Let’s get this straight. Black people can participate in the games, add money to the economy in “permitted” spaces like hotels, lodges and restaurants, but they cannot go to a bar, which may be located in a hotel, lodge or restaurant.

This is outrageous. Would the world stand still if in 2008 the United States was banning entire populations of people based on perceived ideas about race?

Pretending to control drug trafficking while controlling the movement of black folks is out of control. To define an entire race of people as drug dealers and prostitutes is unacceptable.

I guess this is what you get when an international committee overlooks a country that has transgressed human rights without recourse. The world community needs to unite against this injustice and demand that China allow all Olympic participants, athletes and visitors alike, equal access to all venues.

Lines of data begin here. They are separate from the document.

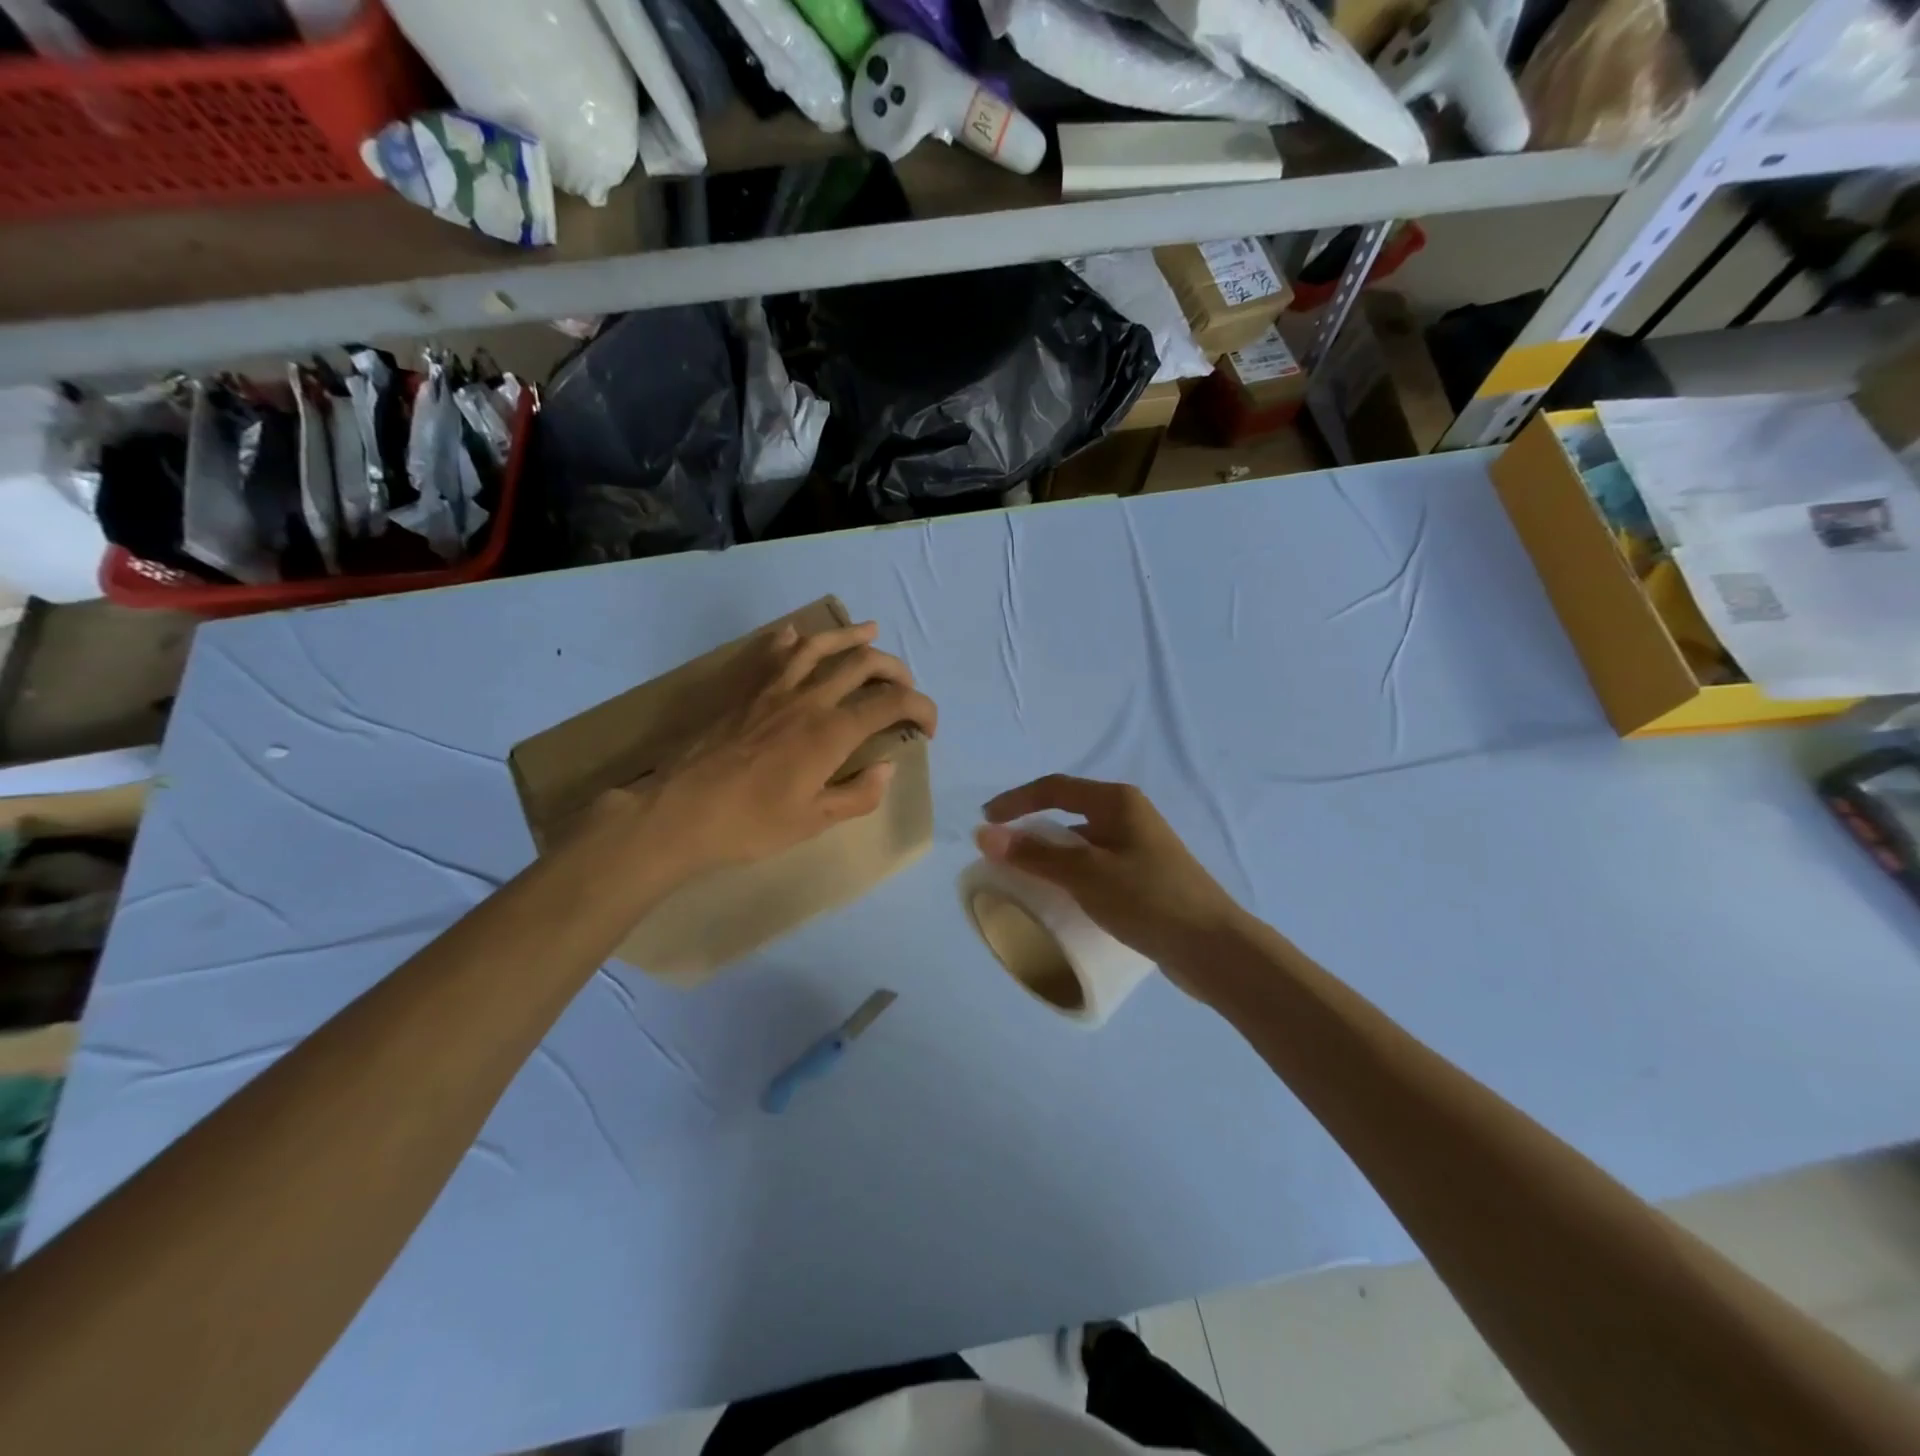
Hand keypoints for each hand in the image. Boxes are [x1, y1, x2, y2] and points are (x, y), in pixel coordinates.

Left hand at [637, 620, 937, 874]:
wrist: (680, 812)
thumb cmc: (751, 824)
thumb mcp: (814, 821)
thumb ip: (859, 793)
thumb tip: (887, 766)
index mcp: (831, 732)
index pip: (892, 703)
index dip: (921, 708)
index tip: (927, 729)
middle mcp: (809, 698)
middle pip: (863, 664)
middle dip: (896, 670)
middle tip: (906, 688)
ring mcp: (773, 688)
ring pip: (820, 645)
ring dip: (851, 636)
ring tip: (871, 631)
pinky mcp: (745, 689)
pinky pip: (772, 651)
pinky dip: (792, 639)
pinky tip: (798, 636)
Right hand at [977, 776, 1246, 992]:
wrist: (1214, 949)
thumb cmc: (1150, 900)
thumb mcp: (1087, 874)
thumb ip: (1035, 854)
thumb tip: (984, 835)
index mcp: (1118, 802)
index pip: (1055, 788)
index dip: (1016, 801)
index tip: (985, 822)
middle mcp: (1129, 817)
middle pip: (1068, 815)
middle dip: (1031, 832)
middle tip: (1001, 857)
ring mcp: (1138, 849)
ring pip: (1081, 845)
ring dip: (1050, 858)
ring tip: (1023, 882)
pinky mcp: (1143, 879)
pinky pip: (1094, 869)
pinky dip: (1070, 878)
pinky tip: (1060, 902)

As China prepares to take the world’s stage in celebration of athletes all over the world, and by extension their people, it is tragic that they have decided to add blanket discrimination to the many offerings during this year’s Olympic games.

Perhaps our expectations of China are too high? It is kind of ridiculous to have the expectation of moving freely in a country that does not allow its citizens to move freely. Complicated countries have complicated practices.

The fact that Beijing is being allowed to ban all Blacks from any place or event, without rebuke or scorn, is maddening. Will the world stand by while China further institutionalizes another human rights debacle?